**Data section:**
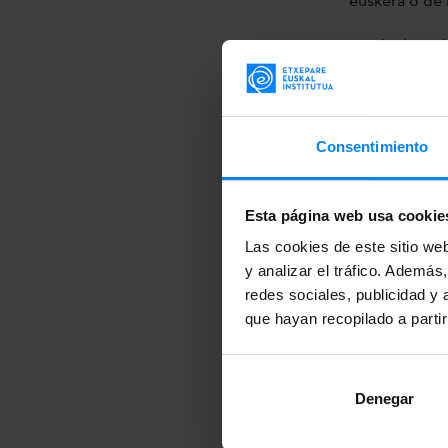
Tendrá lugar 
edificio Elbi
El objetivo d
Consentimiento
Sociales, es 
como lengua e
dichos puesto
Esta página web usa cookie
Las cookies de este sitio we
La relevancia
y analizar el tráfico. Ademá
redes sociales, publicidad y
Identifi
que hayan recopilado a parti
euskera 
Conocer
en el aul
Denegar
Se analizará 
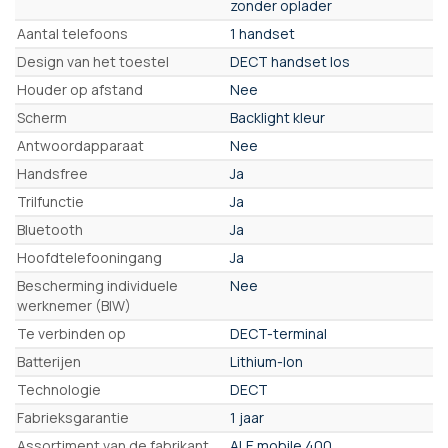
zonder oplader
Aantal telefoons
1 handset
Design van het toestel
DECT handset los
Houder op afstand
Nee
Scherm
Backlight kleur
Antwoordapparaat
Nee
Handsfree
Ja
Trilfunctie
Ja
Bluetooth
Ja
Hoofdtelefooningang
Ja
Bescherming individuele
Nee
werknemer (BIW)
Te verbinden op
DECT-terminal
Batterijen
Lithium-Ion
Technologie
DECT
Fabrieksgarantie
1 jaar
Assortiment van de fabrikant
ALE mobile 400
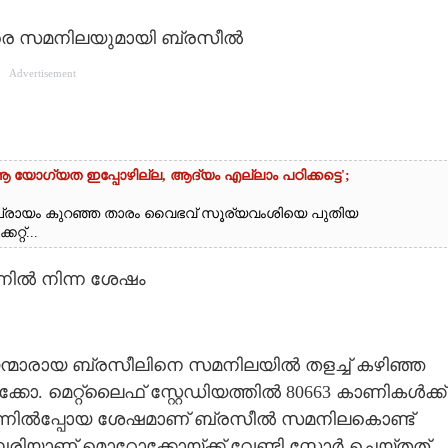
ിരെ സമനിലയുമായി ബ്രസീൽ
Advertisement
ആ യോഗ്യത ഇപ്പോഴില്ല, ആദ്യം എല്ലാം പഠിക്കട്ടെ';
വും പ്രായം കുറഞ്ഞ താരം വൈഭവ് സൂര്യവംശിയെ പുതിയ
്റ്...
്നിൽ നിന്ന ശേഷം
്മാരായ ബ്രസീലിനെ സമനിലയിൽ തളച്ച് കഴിഞ്ഞ
. മെറ്റ്ലൈഫ് സ്റ്റേഡിയത്തിൽ 80663 കാണികൾക്ക്
പിന്നിൽപ്പോയ ശേഷമാണ് ബ്രസീൽ സമനിലകൊണ്ട്
ൈബരിയാണ് മൊറോക്കോയ്ക്ക് വേണ്ടി സ്കോർ ചെയ്തത്.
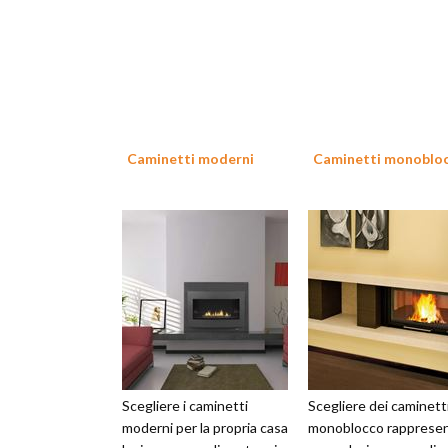
Caminetti moderni
Caminetti monoblo
Scegliere i caminetti
Scegliere dei caminett
moderni per la propria casa
monoblocco rapprese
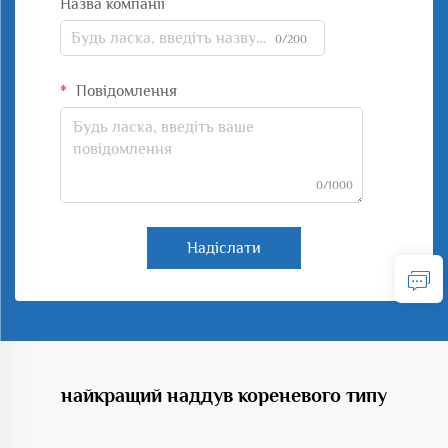
Назва компанії
0/200
Повідомлення
0/1000
Надіслати
найкращий наддув кореневого типу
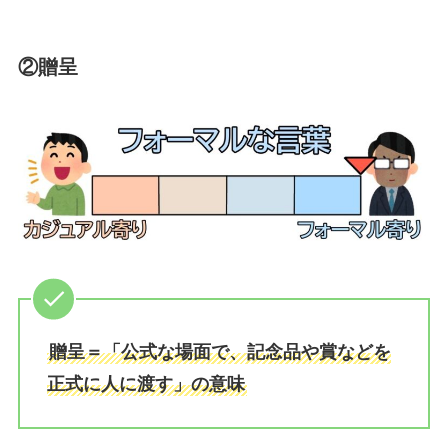
②贈呈
贈呈＝「公式な場面で、記念品や賞などを
正式に人に渡す」の意味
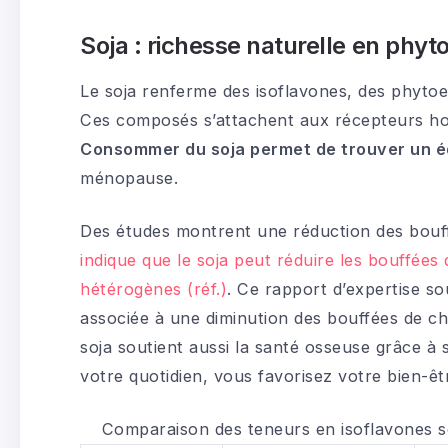
Soja : richesse naturelle en phy
Le soja renferme des isoflavones, des phytoe
Ces composés s’attachent aux récepteurs ho
Consommer du soja permet de trouver un é
ménopause.
Des études montrent une réduction des bouff
indique que le soja peut réduire les bouffées 
hétérogènes (réf.)
. Ce rapport d’expertise s
associée à une diminution des bouffées de cha
soja soutient aussi la santé osseuse grâce à 
votre quotidien, vous favorisez votre bien-êt
Comparaison des teneurs en isoflavones sel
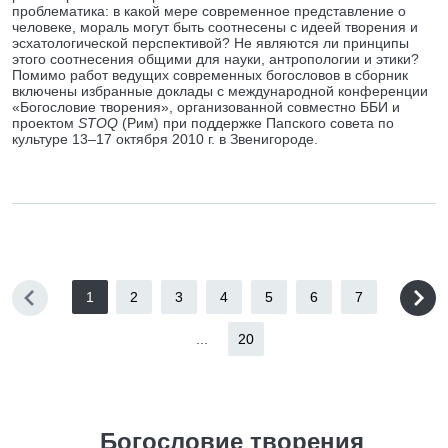
проблематика: в какой мере современное представление о
человеке, мораль могут быть соотнесены с идеей творения и
эсхатологической перспективой? Не являются ли принципы
этого соотнесения общими для науки, антропологии и этики?
Помимо работ ведущих современных богословов в сборник
включены избранные доклады с международной конференции
«Богословие творения», организованной совместно ББИ и
проектом
STOQ
(Рим) при поддержке Папского совета по
культуре 13–17 октября 2010 г. в Звенигороде.
1
2
3
4
5
6
7
...
20
Богословие творения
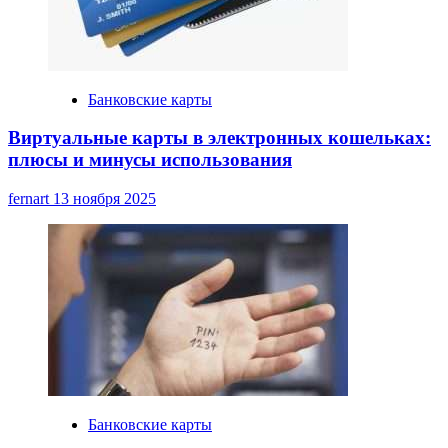
Банковские карты
Виртуальные карты в электронных кошельках:
плюсы и минусы использования
fernart
13 ноября 2025
Банковские карты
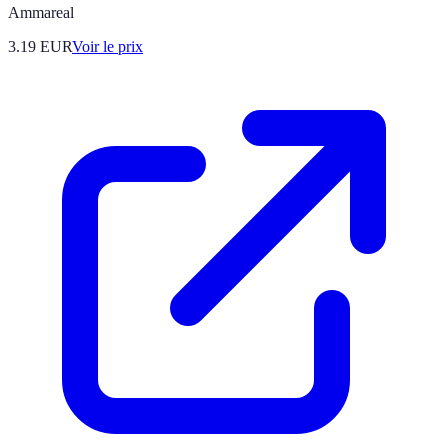
Ammareal
3.19
EUR
Voir le prix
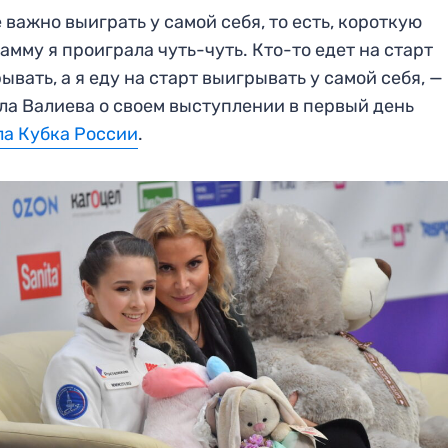
 важно выиграть у самой себя, то есть, короткую
амму я проиграла чуть-чуть. Кто-то едет на старт
ывать, а я еду на старт выигрывать у самой себя, —
ла Валиева о своем выступлении в первый день
а Кубка России
.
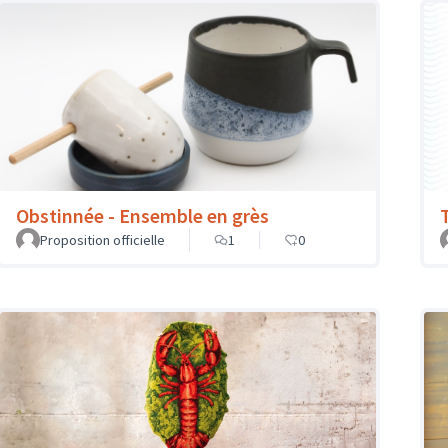
Obstinnée - Ensemble en grès
Proposition officielle
1
0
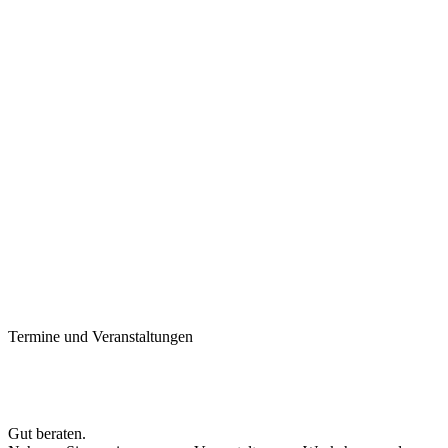
Termine und Veranstaltungen
Gut beraten.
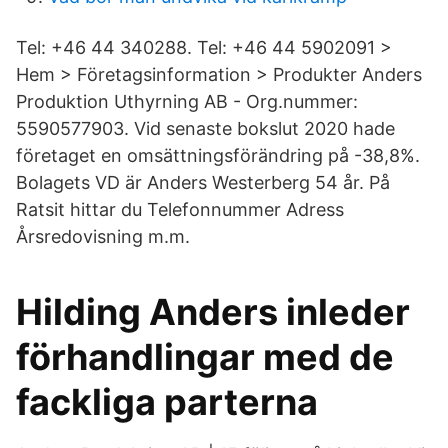
Tel: +46 44 340288. Tel: +46 44 5902091 >
Hem > Företagsinformation > Produkter Anders
Produktion Uthyrning AB - Org.nummer:
5590577903. Vid senaste bokslut 2020 hade
företaget en omsättningsförändring på -38,8%.
Bolagets VD är Anders Westerberg 54 år. På
Ratsit hittar du Telefonnummer Adress
Årsredovisning m.m.
Hilding Anders inleder
förhandlingar med de
fackliga parterna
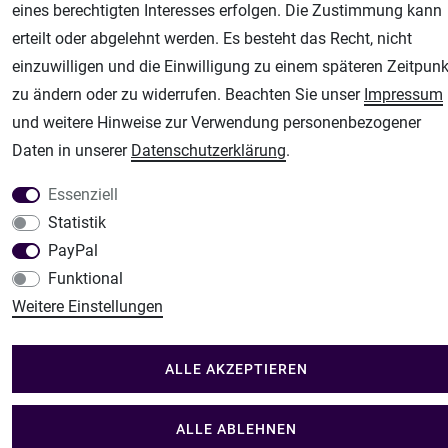
eines berechtigten Interesses erfolgen. Die Zustimmung kann
Modellbau-City
erteilt oder abgelehnt werden. Es besteht das Recht, nicht
Modellbau Shop
einzuwilligen und die Einwilligung zu einem späteren Zeitpunk
Plotter-City
zu ändern oder zu widerrufen. Beachten Sie unser
Impressum
Schneideplotter, Transferpressen, Siebdruck und Plotterfolien
und weitere Hinweise zur Verwendung personenbezogener
Im Shop Kaufen
Daten in unserer
Daten­schutz­erklärung
.
Küchen Zubehör - Haus/Garten - Tierbedarf
Essenziell
Statistik
PayPal
Funktional
Weitere Einstellungen
ALLE AKZEPTIEREN
ALLE ABLEHNEN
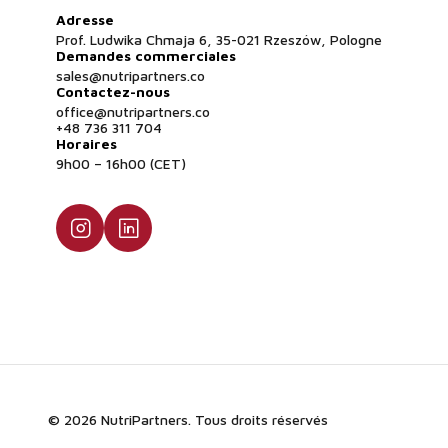
Adresse
Prof. Ludwika Chmaja 6, 35-021 Rzeszów, Pologne
Demandes commerciales
sales@nutripartners.co
Contactez-nous
office@nutripartners.co
+48 736 311 704
Horaires
9h00 – 16h00 (CET)
© 2026 NutriPartners. Tous droits réservés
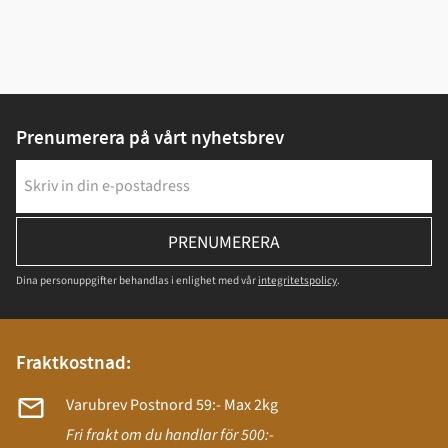
Prenumerera på vårt nyhetsbrev
PRENUMERERA
Dina personuppgifter behandlas i enlighet med vår
integritetspolicy
.
Fraktkostnad:
Varubrev Postnord 59:- Max 2kg
Fri frakt om du handlar för 500:-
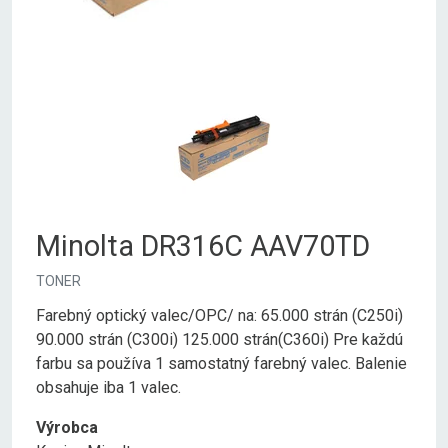
Minolta DR316C AAV70TD
TONER
Farebný optický valec/OPC/ na: 65.000 strán (C250i)
90.000 strán (C300i) 125.000 strán(C360i) Pre každú
farbu sa používa 1 samostatný farebný valec. Balenie
obsahuje iba 1 valec.
Výrobca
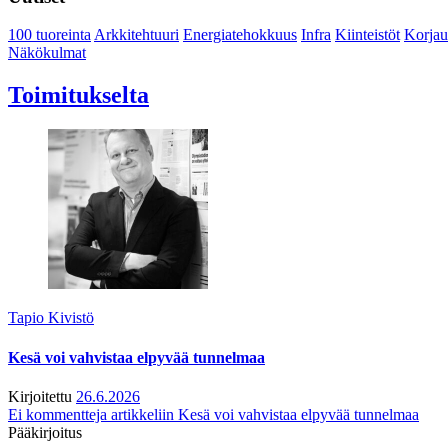
100 tuoreinta
Arkkitehtuuri
Energiatehokkuus
Infra
Kiinteistöt
Korjau
Näkökulmat
Toimitukselta
Tapio Kivistö
Kesä voi vahvistaa elpyvää tunnelmaa
Kirjoitettu
26.6.2026
Ei kommentteja
artikkeliin Kesä voi vahvistaa elpyvää tunnelmaa
Pääkirjoitus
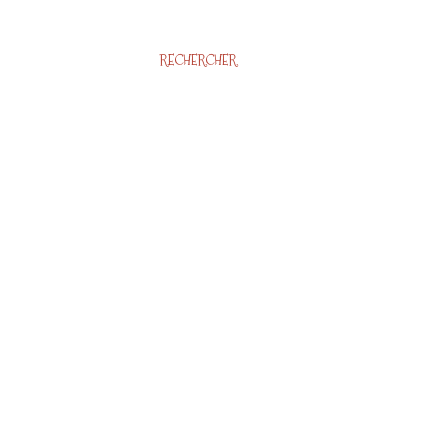
RECHERCHER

**Required action:** Write out all of the data above again, line for line and character for character. Leave out the pictures.

**Answer:**
Tendrá lugar 
edificio Elbi
El objetivo d
Consentimiento
Sociales, es 
como lengua e
dichos puesto
Esta página web usa cookie
Las cookies de este sitio we
La relevancia
y analizar el tráfico. Ademá
redes sociales, publicidad y
Identifi
que hayan recopilado a parti
euskera 
Conocer
en el aul
Denegar
Se analizará 
zonder oplader
Aantal telefoons
1 handset
Design van het toestel
DECT handset los
Houder op afstand
Nee
Scherm
Backlight kleur
Antwoordapparaat
Nee
Handsfree
Ja
Trilfunctie
Ja
Bluetooth
Ja
Hoofdtelefooningang
Ja
Bescherming individuele
Nee
werknemer (BIW)
Te verbinden op
DECT-terminal
Batterijen
Lithium-Ion
Technologie
DECT
Fabrieksgarantie
1 jaar
Assortiment van de fabrikant
ALE mobile 400
ിരെ സമനിലയുമായി ബ്രസീൽ
Advertisement
ആ യോഗ്യത ഇപ്പോഴില്ല, ആദ്യം എല്ലാം പഠിക്കട്ടെ';
വും പ്രായം കുറഞ്ഞ താരം വൈഭവ് സൂര്യവംശിയെ പുതിയ
്റ്...
്നിൽ നിന്ന ശേഷം
്മാരായ ബ്രസീലിനെ സമനിലയിൽ തളച്ച് കഴിഞ്ഞ
. മെറ്റ്ലൈഫ് സ്റ്റേഡിയത്തിൽ 80663 കാണികൾക്ക്
പിന്നിൽപ്പോയ ശേഷമാണ് ബ്രസീൽ സമനിലകൊണ്ട്
ൈബരിയാണ് മൊറോക്കോയ്ക്ക് വേണ്ടി സ്കോർ ചെയ്തത്.
Caminetti moderni
Caminetti monoblo
Scegliere i caminetti
Scegliere dei caminett
moderni per la propria casa
monoblocco rapprese
Назва компанії
0/200
Повідомлення
0/1000
Надіслати
найкращий наддув кореневого типу
②贈呈
贈呈＝「公式な場面で、記念品や賞などを
正式に人に渡す」の意味
Soja : richesse naturelle en phy
Le soja renferme des isoflavones, des phytoe
Ces composés s’attachent aux récepteurs ho
Consommer du soja permet de trouver un é
ménopause.
Des études montrent une réduction des bouff
indique que le soja peut réduire les bouffées 
hétérogènes (réf.)
. Ce rapport d’expertise s
associée à une diminution des bouffées de cha
soja soutient aussi la santé osseuse grâce à 
votre quotidien, vous favorisez votre bien-êt
Comparaison des teneurs en isoflavones sel
проблематика: в какой мере современное представление о
человеке, мораль могут быть соотнесены с идеей творения и
эсхатологической перспективой? Не являются ли принципы
этого соотнесения общими для науки, антропологии и этики?
Помимо работ ведущих современных богословов в сборник
включены избранные доклады с международной конференции
«Богословие творения», организованной совместно ББИ и
проектом
STOQ
(Рим) при поддержке Папского совета по
культуре 13–17 октября 2010 г. в Звенигороде.
1
2
3
4
5
6
7
...
20
Богословие творения
Банковские карты
Виртуальные карты в электронных кошельках:
плюсы и минусы использования
fernart
13 ноября 2025
Банковские карты
Ammareal
3.19
EUR
Voir le prix
 важно выиграть у самой себя, то есть, короткую
амму я проиграла чуть-чуть. Кто-то едет на старт
ывать, а я еду на старт выигрывать у самой себя, —
ла Валиева о своем выступлении в первый день
а Кубка России
.
Obstinnée - Ensemble en grès
Proposition officielle
1
0
Termine und Veranstaltungen
Gut beraten.
Tel: +46 44 340288. Tel: +46 44 5902091 >
Hem > Företagsinformation > Produkter Anders
Produktion Uthyrning AB - Org.nummer:
5590577903. Vid senaste bokslut 2020 hade
företaget en omsättningsförändring på -38,8%.
Bolagets VD är Anders Westerberg 54 år. På
Ratsit hittar du Telefonnummer Adress
Årsredovisning m.m.
Hilding Anders inleder
förhandlingar med de
fackliga parterna
eines berechtigten Interesses erfolgen. Die Zustimmung kann
Modellbau-City
erteilt oder abgelehnt werden. Es besteht das Recht, nicht
Modellbau Shop
einzuwilligen und die Einwilligung zu einem späteren Zeitpunk
Plotter-City
zu ändern oder zu widerrufen. Beachten Sie unser
Impressum
Schneideplotter, Transferpressen, Siebdruck und Plotterfolien
und weitere Hinweise zur Verwendung personenbezogener
Im Shop Kaufen
Daten in unserer
Daten­schutz­erklärung
.
Küchen Zubehör - Haus/Garten - Tierbedarf
Essenziell
Statistik
PayPal
Funktional
Weitere Einstellungen
ALLE AKZEPTIEREN
ALLE ABLEHNEN
Adresse
Prof. Ludwika Chmaja 6, 35-021 Rzeszów, Pologne
Demandes commerciales
sales@nutripartners.co
Contactez-nous
office@nutripartners.co
+48 736 311 704
Horaires
9h00 – 16h00 (CET)
© 2026 NutriPartners. Tous droits réservés
Prenumerera på vårt nyhetsbrev
PRENUMERERA
Dina personuppgifter behandlas i enlighet med vår
integritetspolicy
.
Fraktkostnad:
Varubrev Postnord 59:- Max 2kg
Fri frakt om du handlar för 500:-
Minolta DR316C AAV70TD
TONER
Farebný optický valec/OPC/ na: 65.000 strán (C250i)
90.000 strán (C300i) 125.000 strán(C360i) Pre každú
farbu sa používa 1 samostatný farebný valec. Balenie
obsahuje iba 1 valec.
Výrobca
100 tuoreinta
Arkkitehtuuri
Energiatehokkuus
Infra
Kiinteistöt
Korjau
Näkökulmat
Toimitukselta
Tapio Kivistö
Kesä voi vahvistaa elpyvää tunnelmaa
Kirjoitettu
26.6.2026
Ei kommentteja
artikkeliin Kesä voi vahvistaa elpyvää tunnelmaa
Pääkirjoitus
RECHERCHER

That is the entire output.